THE LOOP — In a surprising blast from the past this week, the CTA reintroduced its early-‘50s “double decker” train design to cope with a massive upswing in ridership.
“It’s a bloomin’ good thing we still ‘ad a few of these beauties lyin’ about, or we’d be in a right jam, we would,” said CTA engineer and devoted Chicago native Percival Buckinghamshire, 76, during a press tour of the cars. “Our present-day rolling stock in ‘Jolly Ol’ Chicago Town’ simply cannot ‘andle this spike in demand.”
The beautiful double-decker cars, which have been preserved as historical artifacts, feature a complete second level that more than doubles each car’s occupancy. The restored vehicles will sport their original wood paneling, brass fixtures, and even window curtains in some cases.
As we walked up the wrought-iron spiral staircase on our tour, we asked Buckinghamshire about the origins of the design, which seemingly mimics the classic British double-decker bus. “Oh, aye, they do look bloody similar, don’t they? I’ve never noticed,” Buckinghamshire replied, tugging thoughtfully on his tweed cap and chewing a limp cigarette. “But no, the double-decker is a Chicago invention. Wouldn’t be surprised if those limey blighters ripped our idea off, in fact.”

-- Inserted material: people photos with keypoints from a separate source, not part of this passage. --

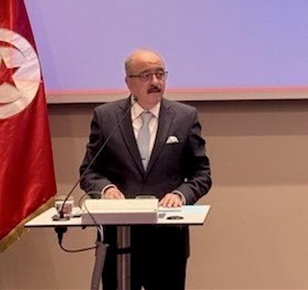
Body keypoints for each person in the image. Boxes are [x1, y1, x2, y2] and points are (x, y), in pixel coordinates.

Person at [79, 48, 212, 290]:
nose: (155, 82)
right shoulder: (106, 117)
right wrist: (106, 189)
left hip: (167, 240)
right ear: (128, 82)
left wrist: (180, 195)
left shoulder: (185, 117)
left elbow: (201, 175)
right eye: (146, 75)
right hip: (118, 237)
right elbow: (89, 172)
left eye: (160, 74)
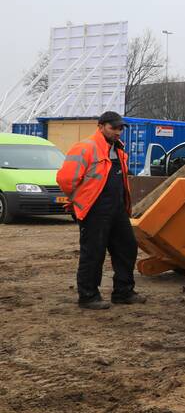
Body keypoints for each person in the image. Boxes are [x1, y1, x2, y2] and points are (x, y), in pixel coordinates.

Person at [57, 111, 146, 310]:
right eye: (113, 127)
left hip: (117, 208)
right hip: (94, 209)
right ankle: (88, 296)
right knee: (94, 253)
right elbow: (65, 179)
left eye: (121, 128)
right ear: (101, 126)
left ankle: (123, 292)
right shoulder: (85, 148)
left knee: (127, 247)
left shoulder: (118, 150)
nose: (118, 131)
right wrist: (79, 199)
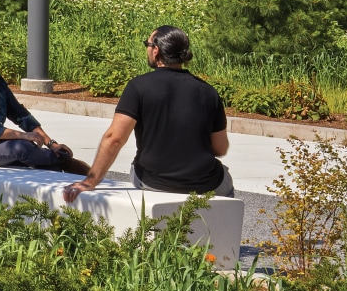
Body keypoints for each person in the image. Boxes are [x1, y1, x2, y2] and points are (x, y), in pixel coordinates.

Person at [64, 25, 232, 202]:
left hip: (154, 181)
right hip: (206, 183)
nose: (147, 48)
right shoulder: (208, 92)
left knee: (137, 169)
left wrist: (91, 180)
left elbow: (115, 138)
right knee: (225, 183)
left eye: (147, 44)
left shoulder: (139, 87)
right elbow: (220, 148)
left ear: (156, 50)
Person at [0, 24, 90, 175]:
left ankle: (66, 188)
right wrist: (24, 136)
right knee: (21, 147)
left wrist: (51, 143)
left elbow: (19, 113)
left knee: (46, 165)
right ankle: (69, 163)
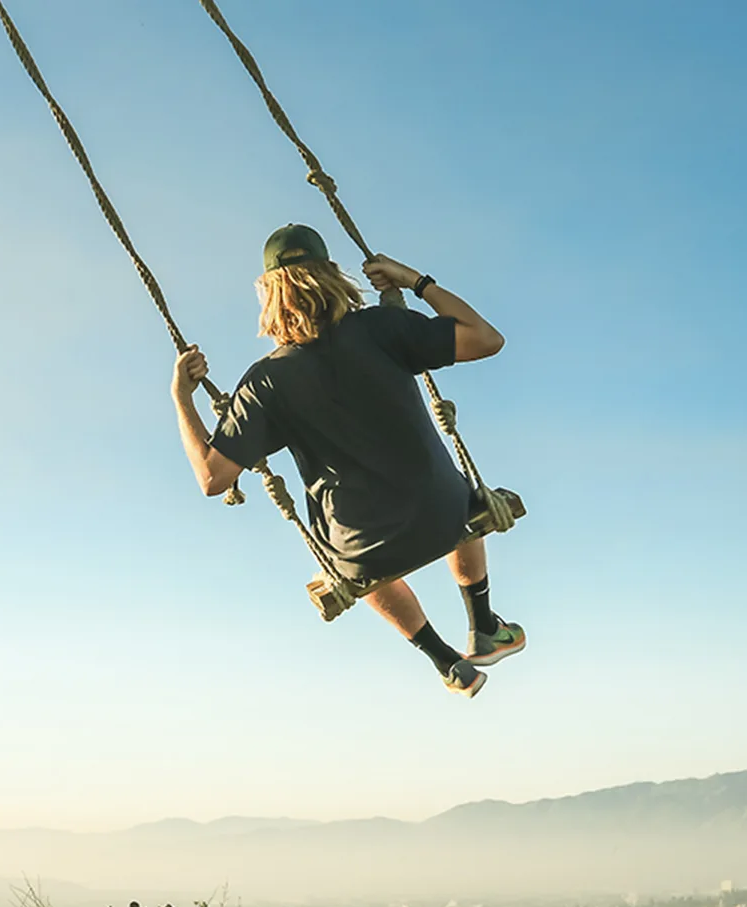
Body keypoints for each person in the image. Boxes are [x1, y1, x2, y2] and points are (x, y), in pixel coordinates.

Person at [171, 223, 525, 697]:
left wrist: (182, 397)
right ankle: (483, 625)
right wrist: (416, 281)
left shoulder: (264, 384)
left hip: (366, 550)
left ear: (269, 295)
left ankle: (445, 661)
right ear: (332, 275)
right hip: (446, 515)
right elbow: (486, 338)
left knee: (344, 560)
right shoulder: (383, 328)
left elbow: (212, 478)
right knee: (457, 492)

Chicagoans everywhere seem excited about the rollout, although some are concerned about the cars’ compatibility with other rail infrastructure. “They look really nice, and the trains are so congested, we really need this,” said Jenna Horner, a graphic designer who lives in Wicker Park. “But have they tried to fit one of these things in a subway?”
For his part, Buckinghamshire was confident that wouldn’t be a problem. “Subway? What, bleedin’ undergound trains? Are you daft? No, Chicago doesn’t have any o’ those. It’s L for ‘Elevated,’ innit?” He smiled confidently as he patted the nose of the nearest railcar. “Don’t you worry, love. Not a bother.”
The new cars will begin their service in mid-August, which should give engineers like Buckinghamshire time to put them through their paces before Chicago’s busy passengers line both floors. “While we’re excited about the change, there’s a lot to get ready,” said the CTA in a press release on Monday. “In the meantime, we’re calibrating steam valves, selecting the perfect blend of coal, and training a small army of soot-stained but plucky street urchins to maintain the engines for these majestic machines.”
We look forward to riding in one of these Chicago icons soon. And in the meantime, as we always say, “mind the gap!”